I knew I loved her, and I’d professed my desires for us to be together, to blend our families. But what I didn’t do was convince her I wasn’t a one and done kindof guy—that I wouldn’t use her, body and soul for my own pleasure, and leave. And worse, I stayed away for days trying to console Oliver and at the same time convince myself we could be more than just great lovers.

The word coward could easily have become my identifying description. As painful as it was to admit, I had failed her.

We had mapped out how we wanted to show the boys our relationship. Chelsie used the word organic and I concurred. As neighbors, it was comfortable to spend time together, but with the ‘no sleepover rule,’ our intimate connection was fueled by consorting to stolen moments.

I didn’t plan on kissing her in front of the boys too soon; it just fucking happened. Thrilled that her vision was returning so quickly from the surgery, I got carried away. After all, even the surgeon said he wasn’t hopeful it would happen and certainly not as soon as it did. Orbital fractures resulting in blindness are rare, so when she lost her sight from the fall, we lost all hope. The complicated surgery was more or less a last effort. And even then, I fucked that day up for her too.

She knew she wasn’t pregnant and the test would prove it, but as a physician, I should have known women could skip periods for no other reason than stress. But I didn’t listen, I yelled at her like a mountain man. I let her be put to sleep angry and upset with me.

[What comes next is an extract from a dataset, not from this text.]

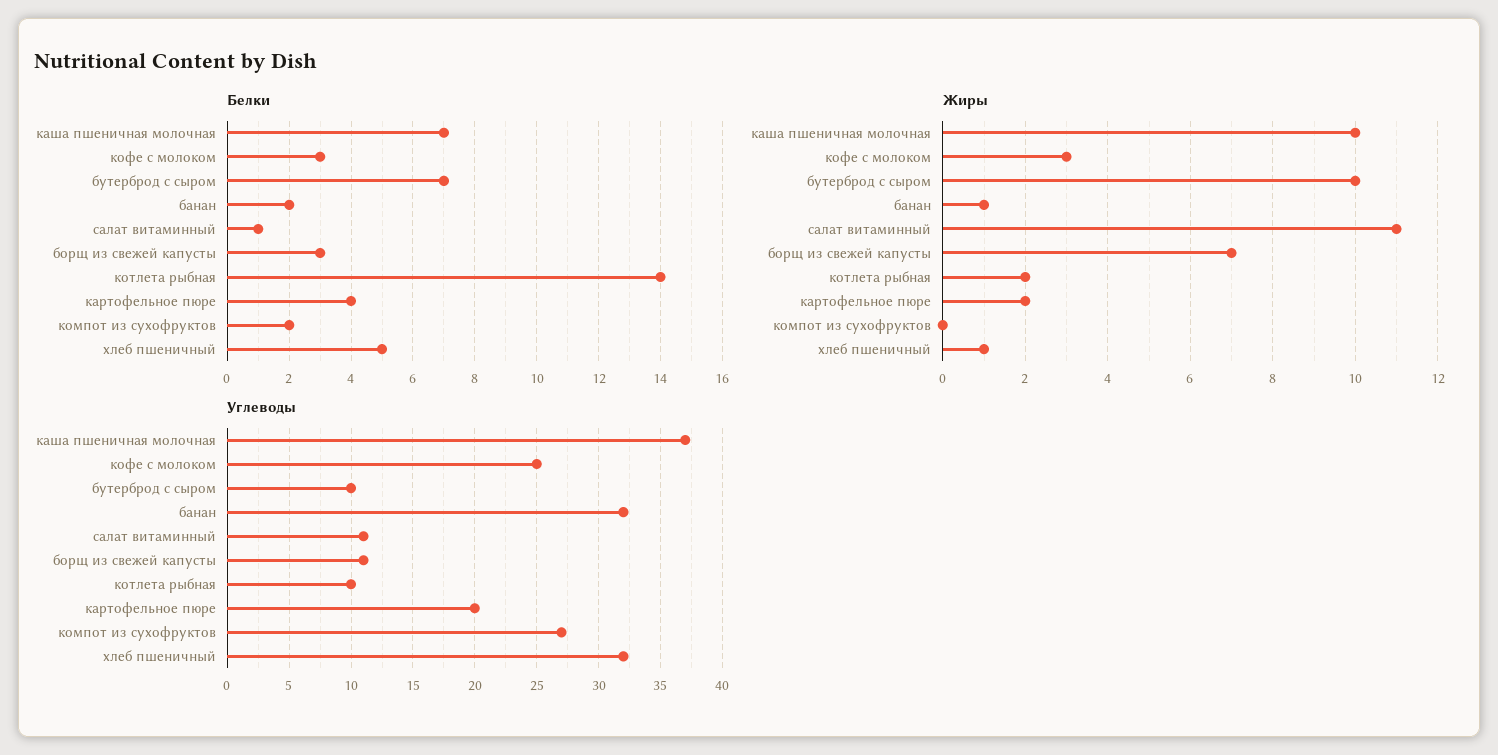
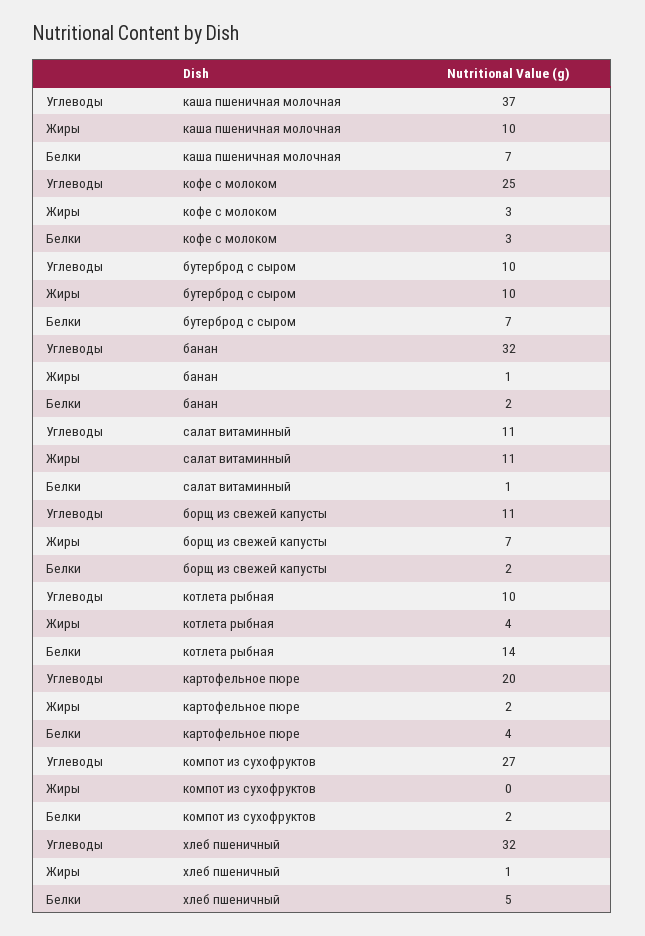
Белки, борщ из свежей капусты: 3 -> 2
Жиры, котлета рыбная: 2 -> 4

She was right. I fought with her, but I didn’t fight for us.

Perhaps I didn’t know I needed to fight for love. It wasn’t like I’d been having serious relationships in the eight years since my wife’s death. But the realization that Chelsie put in front of me on the day of her surgery was wickedly moving.

“Ian, people put up walls to make others try harder. It’s human nature to want to be worthy.”

The idea I had made her feel less than anything amazing…shredded me with guilt.

Oliver was at school, and I’d planned the day off to be with Chelsie, hoping she would be feeling well enough post-surgery to do something just the two of us. With my phone screen blank in front of me, I stared for a moment and thought about what I wanted to say. She was worthy of everything I had to offer her, and as complicated as our lives were together and apart, I needed her to know.

“I miss you,” I said, my heart beating so hard my lungs could barely force the words out.

“I’ve been right here, waiting…for days.” Her voice was firm. She was taking charge like I’d taught her.

Needing to see her, I wasted no time. “May I come over?”

“Yes, when?”

Excitement took over, and I dropped the phone, hanging up on her. Rather than fool around with precious time, I grabbed the phone from the floor, my keys and ran as fast as I could to the love of my life, intent on claiming Chelsie Peterson as mine once more.

Grateful she’d made me a key, I let myself in. “Babe, where are you?”

I made it to the archway leading to her den by the time she answered. “Right here.”

She drew her knees up for me to sit on the end of the sofa. Without even thinking about it really, I started massaging her feet and subconsciously hoped to win her over with my talented hands. She immediately noticed the bracelet Olivia had given me was gone. It signified the closure of my past. While a personal declaration, Chelsie knew the meaning.

When she searched the room and didn’t make eye contact, I worried I was about to hear something that would forever change me. Tears flooded her face.